Наконец и за Султановым захлопнулась дверца, машина плавно взяла ход по плотно укатанному, визгучему снегу.
5
Вертолет высадил Дашу и Михаила прямо на дорогу среди чистого поля и пошел дальше своим маршрутом на буровую.
Белая туча закрыла обоих, тугая волна толкала в спины и непременно сорвала бы с голов шапки, если бы их не придерживали руками. В считанные секунды струи холода, точно наждачная бумага, надраили лицо до красноты, выбелили носы.
— Дыши в рукавичку! — кричал Михаил и сам стал дыханием отогревать Даше нос. Даша смеялась: ей было азартно и весело.
— Вон у кустов домишко — это и есть зимовье? — показывала она рукой на плоскокрышую избушку.
— Оно, оно — зимовье!.. Нет, видно, дома хозяина. Сам бы вышел, собака бы взлаяла, а то… тишина.
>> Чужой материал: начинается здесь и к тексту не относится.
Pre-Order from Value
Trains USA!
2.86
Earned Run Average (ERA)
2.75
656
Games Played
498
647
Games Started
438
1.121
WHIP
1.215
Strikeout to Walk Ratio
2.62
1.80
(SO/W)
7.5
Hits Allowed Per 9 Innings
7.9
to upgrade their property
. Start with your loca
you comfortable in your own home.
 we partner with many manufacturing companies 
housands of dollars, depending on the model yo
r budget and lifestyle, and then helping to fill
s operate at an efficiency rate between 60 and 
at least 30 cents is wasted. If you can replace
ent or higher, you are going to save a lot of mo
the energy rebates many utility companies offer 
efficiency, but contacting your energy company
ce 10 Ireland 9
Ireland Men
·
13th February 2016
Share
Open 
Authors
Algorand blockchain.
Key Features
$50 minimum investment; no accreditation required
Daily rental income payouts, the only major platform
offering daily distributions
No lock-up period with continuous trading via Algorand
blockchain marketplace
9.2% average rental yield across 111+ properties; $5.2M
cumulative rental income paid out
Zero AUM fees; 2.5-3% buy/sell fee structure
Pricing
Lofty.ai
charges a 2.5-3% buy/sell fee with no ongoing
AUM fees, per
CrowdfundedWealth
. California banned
Ну и батька у меня, Даша! Такая стынь, а он опять утащился. Не хватило ему еще той волчьей ночи!
В зимовье было чуть потеплее, чем на улице, сумеречно, тихо. Известно, в охотничьей избушке тепло держится, пока трещат в печи дрова. А лишь испепелятся последние угли — дух избяной улетучивается.
Даша взглядом хозяйственной женщины окинула потолок, стены, пол. Над окном залетные гости, посетившие некогда зимовье, старательно выписали: «Два солдата топослужбы заменяют пилу «Дружба». В душе Даши эти слова захожих топографов вызвали легкую усмешку. Она представила себе ребят неунывными, веселыми и выносливыми.
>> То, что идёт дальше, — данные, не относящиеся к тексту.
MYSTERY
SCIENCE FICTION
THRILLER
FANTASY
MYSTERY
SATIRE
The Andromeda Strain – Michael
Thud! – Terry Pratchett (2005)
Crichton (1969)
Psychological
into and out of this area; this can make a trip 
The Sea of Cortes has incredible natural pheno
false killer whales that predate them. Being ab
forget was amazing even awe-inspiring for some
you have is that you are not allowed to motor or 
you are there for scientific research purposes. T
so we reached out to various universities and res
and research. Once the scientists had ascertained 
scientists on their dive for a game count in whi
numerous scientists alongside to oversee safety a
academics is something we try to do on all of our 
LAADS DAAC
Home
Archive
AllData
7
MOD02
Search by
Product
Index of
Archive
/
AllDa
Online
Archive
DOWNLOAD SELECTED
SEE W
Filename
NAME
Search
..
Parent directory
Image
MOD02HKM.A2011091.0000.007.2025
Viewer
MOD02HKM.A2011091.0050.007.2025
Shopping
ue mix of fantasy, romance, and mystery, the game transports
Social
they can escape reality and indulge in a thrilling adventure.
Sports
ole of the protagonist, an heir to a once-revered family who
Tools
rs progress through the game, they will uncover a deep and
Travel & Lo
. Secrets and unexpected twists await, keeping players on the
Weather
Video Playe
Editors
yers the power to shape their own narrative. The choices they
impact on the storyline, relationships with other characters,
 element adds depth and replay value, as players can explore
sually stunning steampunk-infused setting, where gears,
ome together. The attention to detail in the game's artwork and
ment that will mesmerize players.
Обстановка зимовья ей показалась суровой — скорее всего, из-за холода и сумеречности.
— Закопчено-то как! И вообще не протащи ноги, — выразилась она, думая, за что бы eй первым делом взяться.
— Услышит отец такие речи — обидится, — сказал Михаил, растапливая печь.
— Он обидчивый?
— Гонорок у старика держится, — отвечал Савушкин, подкладывая в занявшийся огонь сухие щепки. — Да ты не волнуйся. Хрисанф Мефодьевич тебе понравится! Уверен, что подружитесь.
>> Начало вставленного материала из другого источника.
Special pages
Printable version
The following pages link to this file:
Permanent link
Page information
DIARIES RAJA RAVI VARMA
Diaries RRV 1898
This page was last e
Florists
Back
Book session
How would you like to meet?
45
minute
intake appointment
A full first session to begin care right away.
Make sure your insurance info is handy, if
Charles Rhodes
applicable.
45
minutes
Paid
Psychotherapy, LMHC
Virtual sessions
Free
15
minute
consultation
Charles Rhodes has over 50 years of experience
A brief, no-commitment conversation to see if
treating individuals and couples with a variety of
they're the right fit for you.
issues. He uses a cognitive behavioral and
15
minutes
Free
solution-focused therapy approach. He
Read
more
Едва запахло теплом, Даша взялась за приборку: смела со стола сор, расставила по полкам вымытую посуду. Ламповое стекло оттерла от сажи с мылом, ополоснула водой, дала ему высохнуть. Стекло блестело, как хрупкая елочная игрушка. Долго искали таз — не нашли, но зато отыскалась кастрюля литров на восемь, бросовая, в ней Даша поставила кипятить обильно намыленные полотенца. Узнав, какие продукты есть в запасе охотника-промысловика, она сказала:
— К приходу хозяина будут блины!
— А получатся? — усомнился Михаил.
— Ты забыл, что я повар? — нараспев отвечала Даша, поводя головой.